## [How to complete this task]
Every line containing the word "Миниатюрные" must be pulled from the records.

## [Supplied data]
▬▬▬
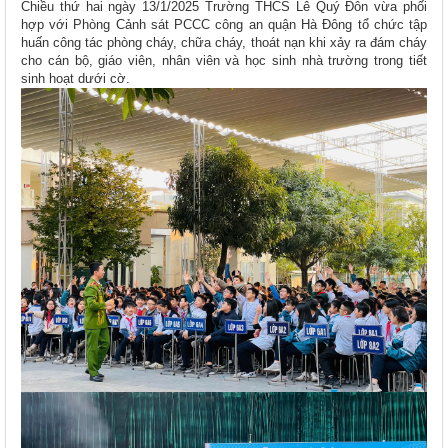
Chiều thứ hai ngày 13/1/2025 Trường THCS Lê Quý Đôn vừa phối
hợp với Phòng Cảnh sát PCCC công an quận Hà Đông tổ chức tập
huấn công tác phòng cháy, chữa cháy, thoát nạn khi xảy ra đám cháy
cho cán bộ, giáo viên, nhân viên và học sinh nhà trường trong tiết
sinh hoạt dưới cờ.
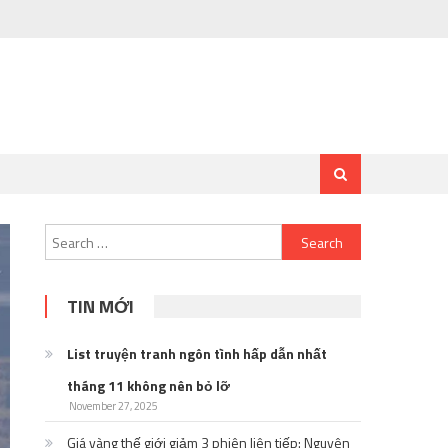
Search
for:
TIN MỚI
List truyện tranh ngôn tình hấp dẫn nhất
tháng 11 không nên bỏ lỡ
November 27, 2025
Giá vàng thế giới giảm 3 phiên liên tiếp: Nguyên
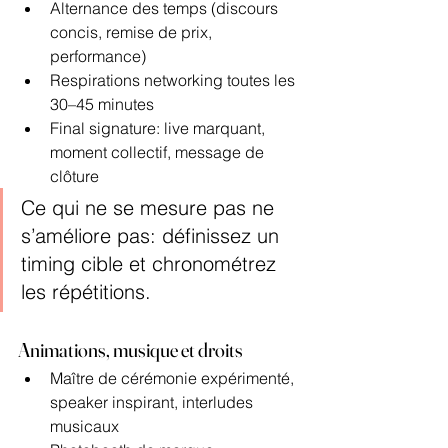
Alternance des temps (discours 
concis, remise de prix, 
performance)
Respirations networking toutes les 
30–45 minutes
Final signature: live marquant, 
moment collectif, message de 
clôture
Ce qui ne se mesure pas ne 
s’améliore pas: définissez un 
timing cible et chronométrez 
les répétitions.
Animations, musique et droits
Maître de cérémonie expérimenté, 
speaker inspirant, interludes 
musicaux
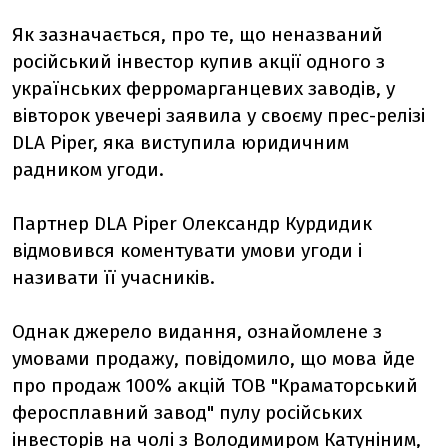
Як зазначається, про те, що неназваний
російський інвестор купив акції одного з
українських ферромарганцевих заводів, у
вівторок увечері заявила у своєму прес-релізі
DLA Piper, яка виступила юридичним
радником угоди.
Партнер DLA Piper Олександр Курдидик
відмовився коментувати умови угоди і
називати її учасників.
Однак джерело видання, ознайомлене з
умовами продажу, повідомило, що мова йде
про продаж 100% акцій ТОВ "Краматорський
феросплавний завод" пулу російських
інвесторів на чолі з Володимиром Катуніним,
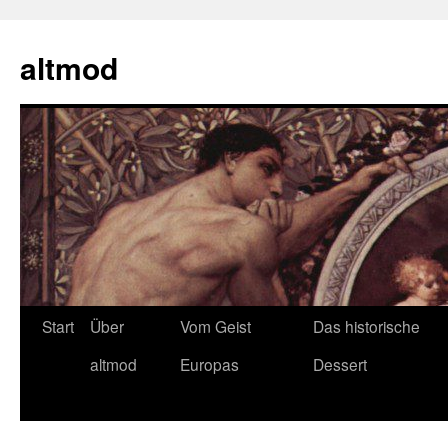
Zum
Inhalt
altmod
springen
Start
Über
Vom Geist
Das historische
altmod
Europas
Dessert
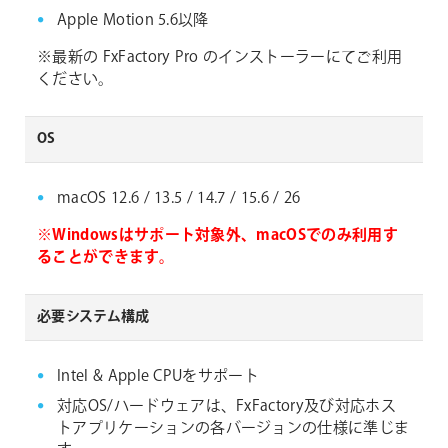
Apple Motion 5.6以降
※最新の FxFactory Pro のインストーラーにてご利用
ください。
OS
macOS 12.6 / 13.5 / 14.7 / 15.6 / 26
※Windowsはサポート対象外、macOSでのみ利用す
ることができます。
必要システム構成
Intel & Apple CPUをサポート
対応OS/ハードウェアは、FxFactory及び対応ホス
トアプリケーションの各バージョンの仕様に準じま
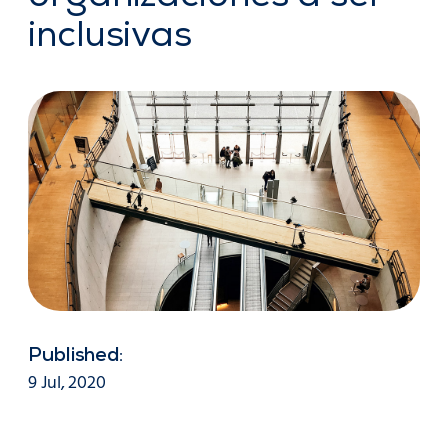
inclusivas
Published:
9 Jul, 2020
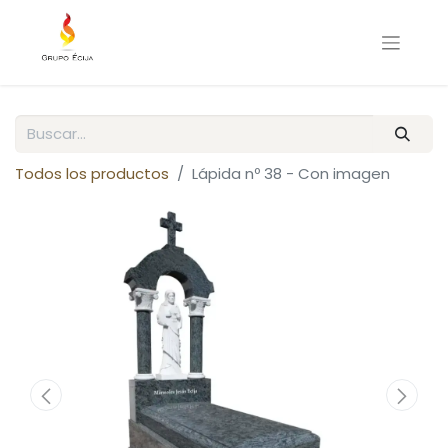
Todos los productos
Lápida nº 38 - Con imagen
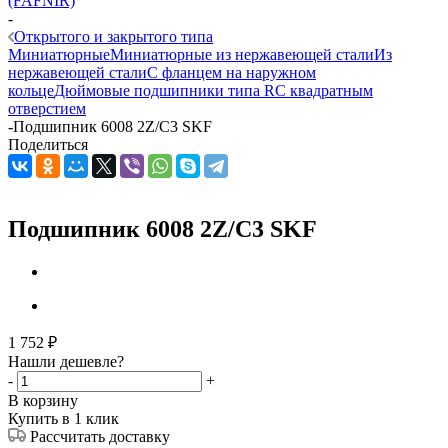
(FAFNIR)
-
Открытого и закрытого типа
Миниатюрные
Миниатюрные из нержавеющей стали
Из
нержавеющей стали
С фланцем на наружном
кольце
Дюймовые подшипники типа R
С квадратным
отверстием
-
Подшипник 6008 2Z/C3 SKF
Поделиться
Подшипник 6008 2Z/C3 SKF
1 752
₽
Нашли дешевле?
-
+
В корзину
Купить в 1 клик
Рассчитать доставку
▬▬▬
## [Solution for this problem]
Миниатюрные
Миниатюрные из нержавеющей стали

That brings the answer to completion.